A lo largo de este lapso de tiempo, los procesos de construcción tanto en México como en Japón del estado-nación moderno hicieron proliferar nuevos espacios de enseñanza, producción y circulación del arte, y dieron lugar a una relectura del pasado, de la práctica artística misma, mediante la experimentación de técnicas, formas, medios y mensajes.
Al poeta y crítico José Juan Tablada (1871-1945) debemos el título de la muestra. El escritor recreó en español la iluminación y la sorpresa del haikú en diversas obras del género, una de ellas la pieza Sauz. Por otro lado, Tablada fue una figura decisiva en la difusión del arte japonés en México.

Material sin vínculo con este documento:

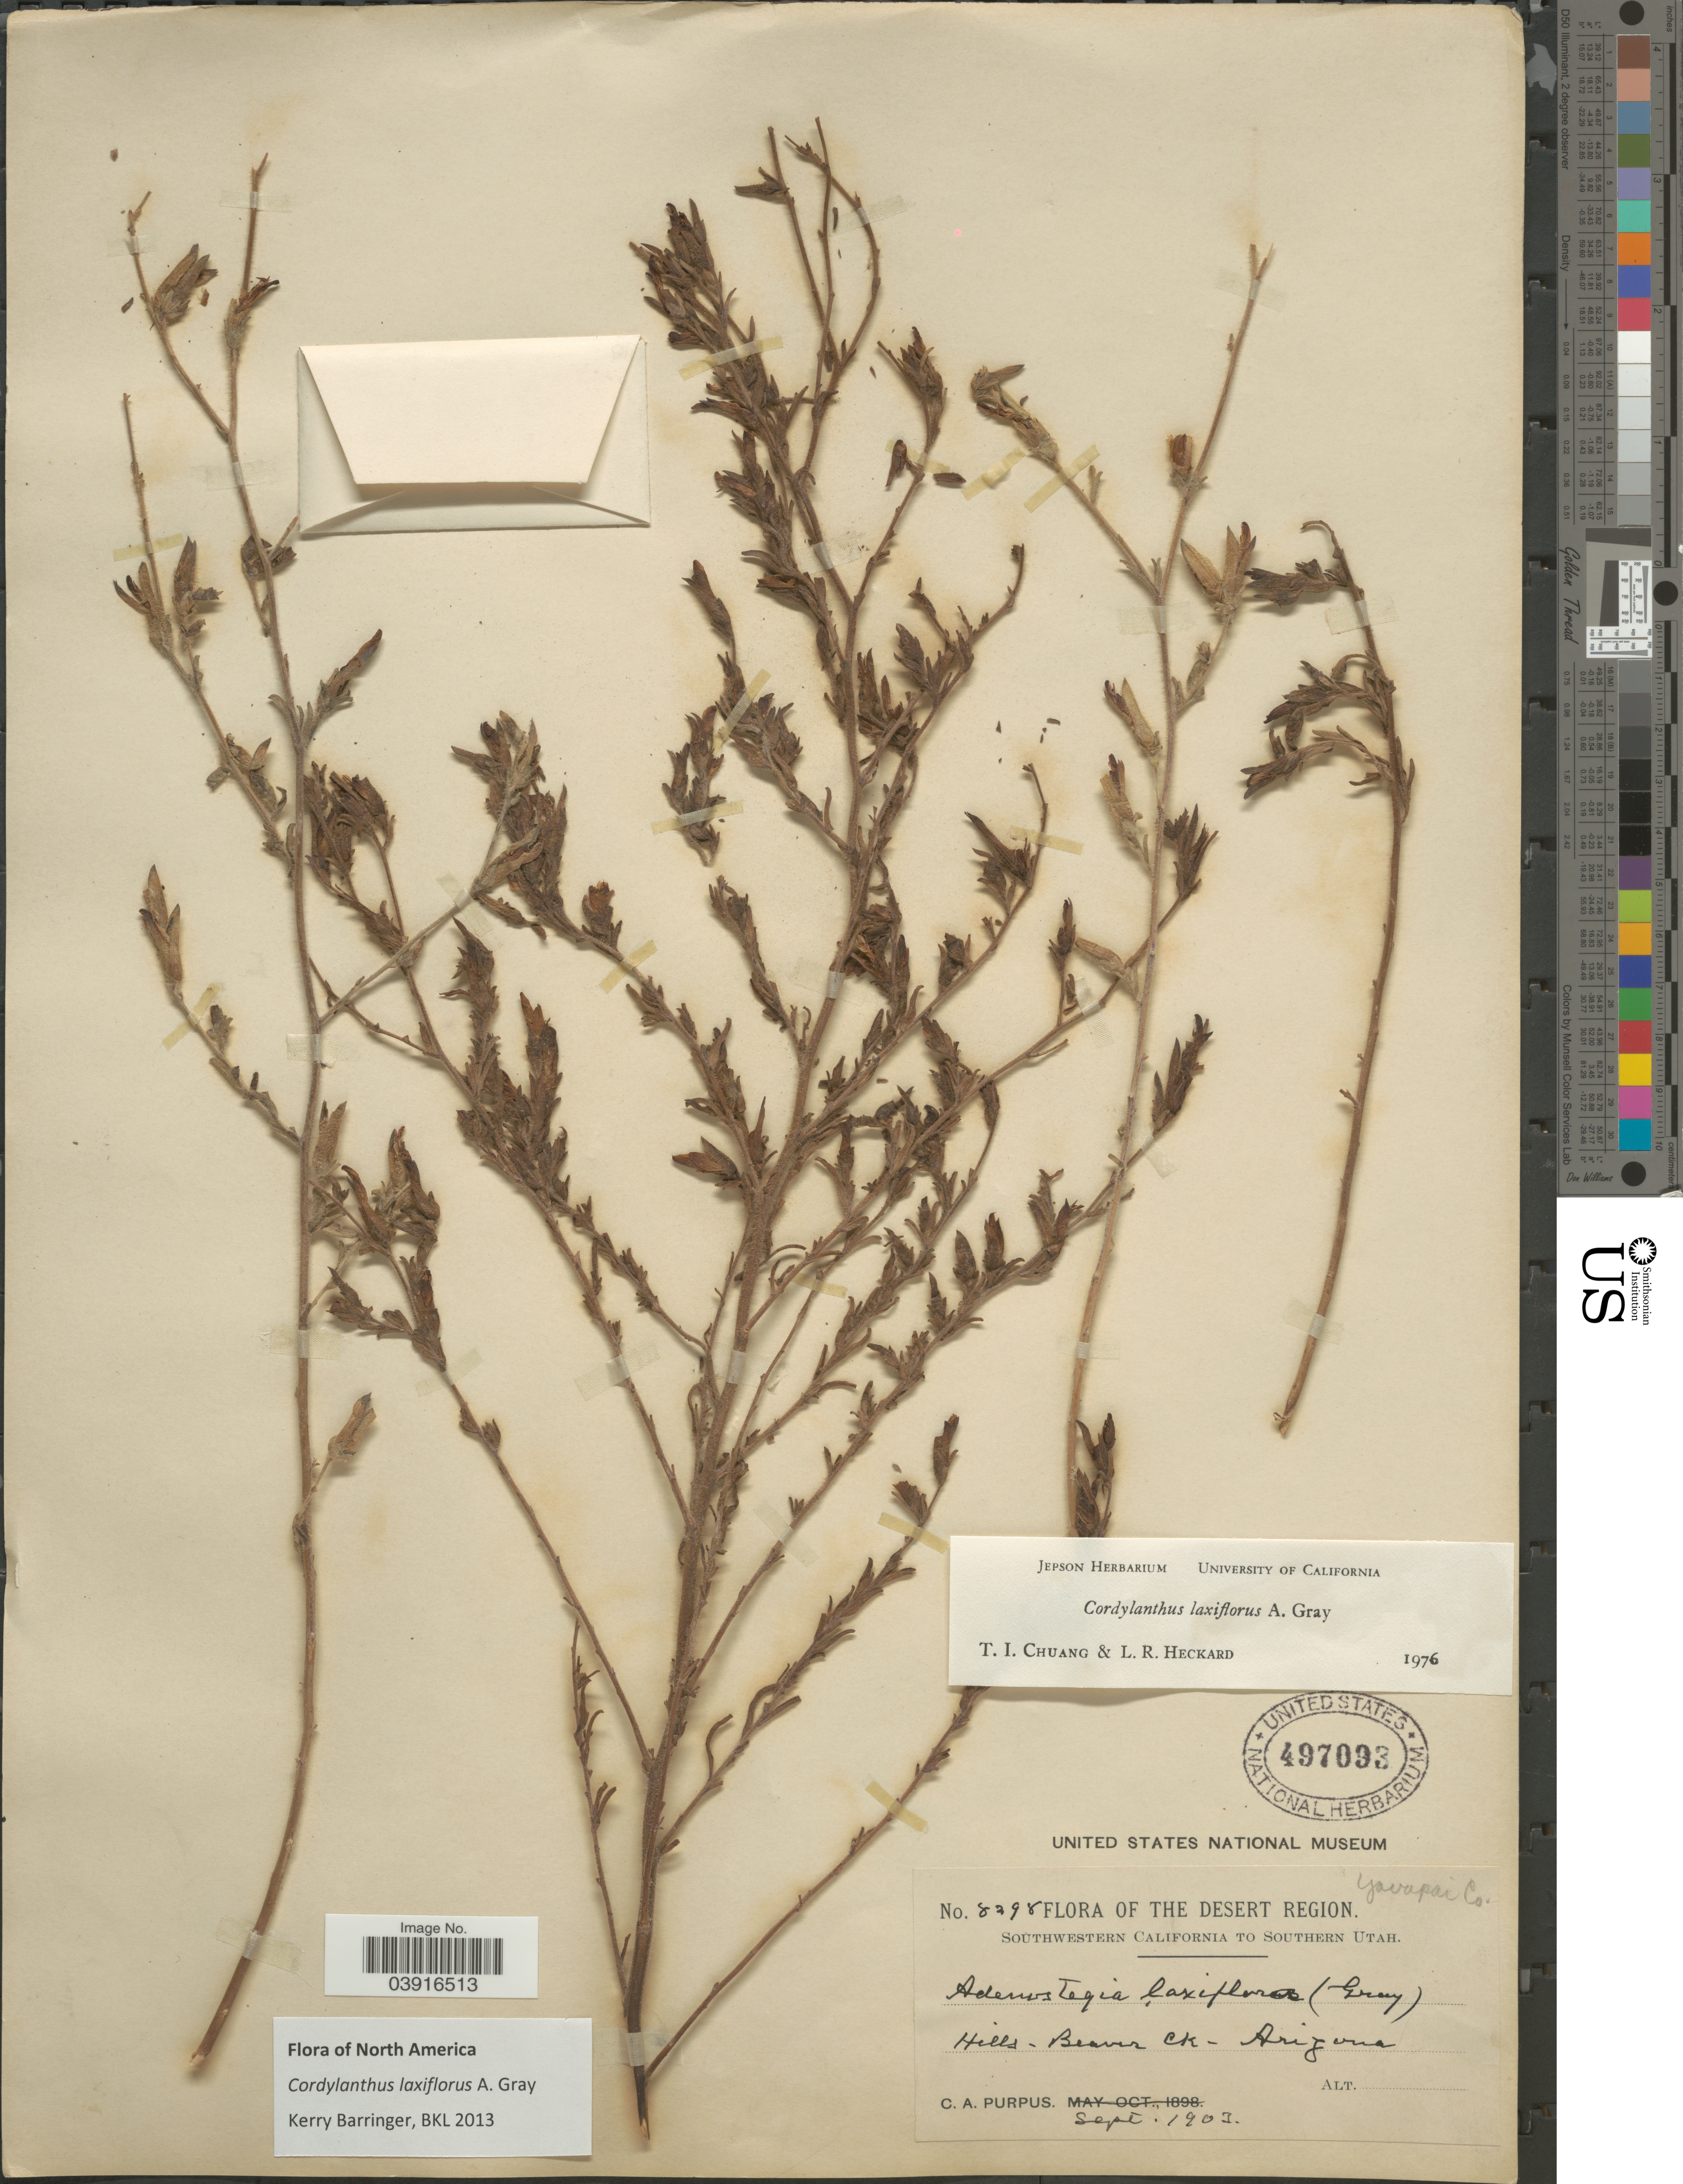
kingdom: Plantae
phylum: Tracheophyta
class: Magnoliopsida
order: Lamiales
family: Orobanchaceae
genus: Cordylanthus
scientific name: Cordylanthus laxiflorus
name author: A. Gray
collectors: C. A. Purpus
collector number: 8298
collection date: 1903-09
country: United States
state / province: Arizona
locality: The Desert Region. Yavapai Co. Hills - Beaver Ck.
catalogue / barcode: US 497093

El recorrido por la pintura de paisaje mexicana y japonesa propuesta en este diálogo inédito está dividido en cinco ejes temáticos. El primero de ellos, Gestaciones, aborda el nacimiento del paisaje en México; en contraste, Japón tenía ya una tradición larga de paisajistas. Le sigue Territorios, un apartado dedicado a mostrar la producción pictórica realizada en diversos lugares, escuelas nacionales, regionales y prácticas alternativas. La sección Facetas da cuenta del interés de los artistas por formas expresivas distintas. Exploraciones se centra en las innovaciones formales realizadas por algunos exponentes cuyo encuentro en sala da cuenta de rupturas surgidas en latitudes tan distantes entre sí. Finalmente, Ecos ofrece una selección de obra mexicana contemporánea que permite hallar referencias comunes entre el arte japonés y el nacional. Estos ejes temáticos permiten observar coincidencias y contrastes, a la par que reconocer en la experiencia estética lo que implicó para México y Japón un periodo en el arte asociado a la modernidad y a la renovación del lenguaje pictórico.
Casi oro, casi ámbar, casi luz exhibe por primera vez esta notable colección de pintura japonesa al público mexicano. El Museo Kaluz abre así su recinto al estudio de las relaciones culturales entre Japón y México, y se presta para incentivar nuevas miradas y posibilidades de interacciones entre el arte mexicano y el japonés.